To-do item: Apart from the pictures, write out the records that follow exactly.

(Data extracted from a collection)
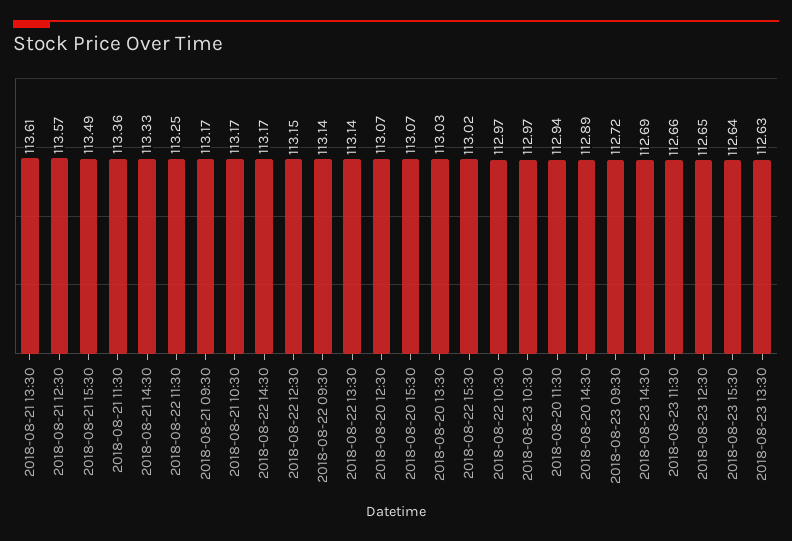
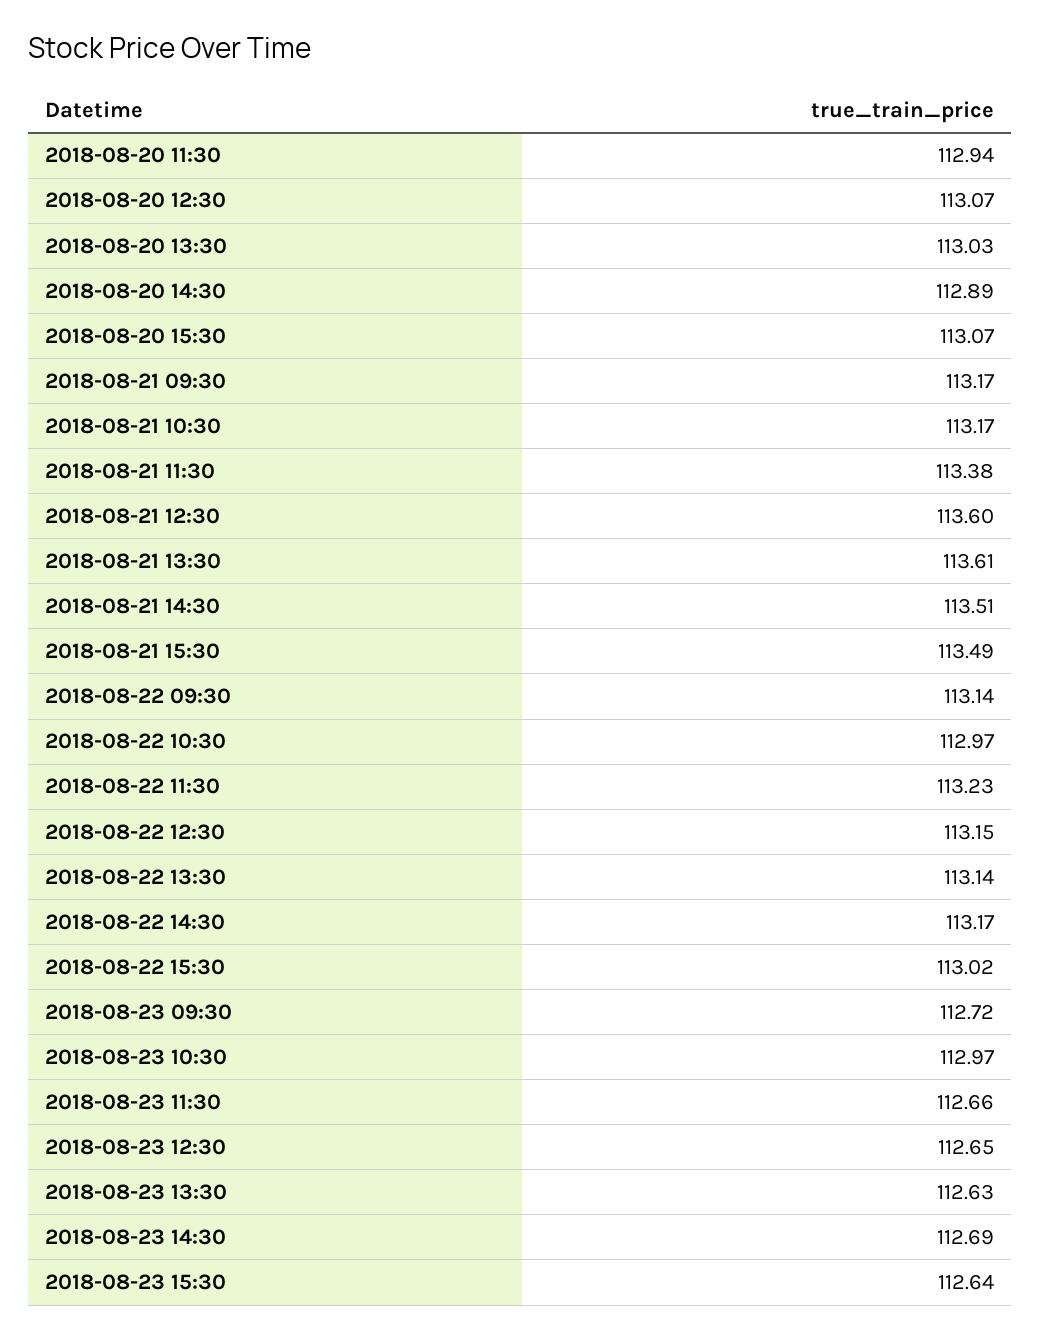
  {
    "2018-08-21 13:30": 113.61,
-   "2018-08-21 12:30": 113.57,
+   "2018-08-21 12:30": 113.6,
    "2018-08-21 15:30": 113.49,
-   "2018-08-21 11:30": 113.36,
+   "2018-08-21 11:30": 113.38,
-   "2018-08-21 14:30": 113.33,
+   "2018-08-21 14:30": 113.51,
-   "2018-08-22 11:30": 113.25,
+   "2018-08-22 11:30": 113.23,
    "2018-08-21 09:30": 113.17,
    "2018-08-21 10:30": 113.17,
    "2018-08-22 14:30": 113.17,
    "2018-08-22 12:30": 113.15,
    "2018-08-22 09:30": 113.14,
    "2018-08-22 13:30": 113.14,
    "2018-08-20 12:30": 113.07,
    "2018-08-20 15:30": 113.07,
    "2018-08-20 13:30": 113.03,
    "2018-08-22 15:30": 113.02,
    "2018-08-22 10:30": 112.97,
    "2018-08-23 10:30": 112.97,
    "2018-08-20 11:30": 112.94,
    "2018-08-20 14:30": 112.89,
    "2018-08-23 09:30": 112.72,
    "2018-08-23 14:30": 112.69,
    "2018-08-23 11:30": 112.66,
    "2018-08-23 12:30": 112.65,
    "2018-08-23 15:30": 112.64,
    "2018-08-23 13:30": 112.63
  }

Answer box:
  {
    "2018-08-21 13:30": 113.61,
-   "2018-08-21 12:30": 113.57,
+   "2018-08-21 12:30": 113.6,
    "2018-08-21 15:30": 113.49,
-   "2018-08-21 11:30": 113.36,
+   "2018-08-21 11:30": 113.38,
-   "2018-08-21 14:30": 113.33,
+   "2018-08-21 14:30": 113.51,
-   "2018-08-22 11:30": 113.25,
+   "2018-08-22 11:30": 113.23,
    "2018-08-21 09:30": 113.17,
    "2018-08-21 10:30": 113.17,
    "2018-08-22 14:30": 113.17,
    "2018-08-22 12:30": 113.15,
    "2018-08-22 09:30": 113.14,
    "2018-08-22 13:30": 113.14,
    "2018-08-20 12:30": 113.07,
    "2018-08-20 15:30": 113.07,
    "2018-08-20 13:30": 113.03,
    "2018-08-22 15:30": 113.02,
    "2018-08-22 10:30": 112.97,
    "2018-08-23 10:30": 112.97,
    "2018-08-20 11:30": 112.94,
    "2018-08-20 14:30": 112.89,
    "2018-08-23 09:30": 112.72,
    "2018-08-23 14:30": 112.69,
    "2018-08-23 11:30": 112.66,
    "2018-08-23 12:30": 112.65,
    "2018-08-23 15:30": 112.64,
    "2018-08-23 13:30": 112.63
  }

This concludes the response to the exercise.